• [Data lines]
#####

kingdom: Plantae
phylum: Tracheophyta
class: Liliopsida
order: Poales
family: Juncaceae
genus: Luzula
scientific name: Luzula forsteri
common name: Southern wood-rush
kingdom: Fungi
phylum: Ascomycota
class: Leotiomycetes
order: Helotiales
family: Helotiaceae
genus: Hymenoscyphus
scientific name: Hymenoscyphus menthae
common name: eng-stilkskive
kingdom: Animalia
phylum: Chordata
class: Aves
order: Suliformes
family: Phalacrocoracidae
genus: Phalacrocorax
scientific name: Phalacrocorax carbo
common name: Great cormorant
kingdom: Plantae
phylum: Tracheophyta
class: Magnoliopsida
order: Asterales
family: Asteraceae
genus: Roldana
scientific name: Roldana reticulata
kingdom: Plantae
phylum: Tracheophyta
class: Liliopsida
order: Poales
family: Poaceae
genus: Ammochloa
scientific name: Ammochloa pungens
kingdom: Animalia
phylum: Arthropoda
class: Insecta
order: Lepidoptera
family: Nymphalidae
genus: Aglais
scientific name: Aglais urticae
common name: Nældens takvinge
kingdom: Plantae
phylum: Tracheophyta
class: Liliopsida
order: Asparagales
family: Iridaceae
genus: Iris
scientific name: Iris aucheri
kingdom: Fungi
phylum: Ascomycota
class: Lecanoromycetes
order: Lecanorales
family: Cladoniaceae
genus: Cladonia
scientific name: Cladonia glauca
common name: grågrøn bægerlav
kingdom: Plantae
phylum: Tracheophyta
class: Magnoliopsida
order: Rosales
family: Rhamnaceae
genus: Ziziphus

#####

• [Problem description] Repeat the entries word for word, from their first line down through the line containing "scientific name: Hymenoscyphus menthae".

• [Exercise output]
kingdom: Plantae
phylum: Tracheophyta
class: Liliopsida
order: Poales
family: Juncaceae
genus: Luzula
scientific name: Luzula forsteri
common name: Southern wood-rush
kingdom: Fungi
phylum: Ascomycota
class: Leotiomycetes
order: Helotiales
family: Helotiaceae
genus: Hymenoscyphus
scientific name: Hymenoscyphus menthae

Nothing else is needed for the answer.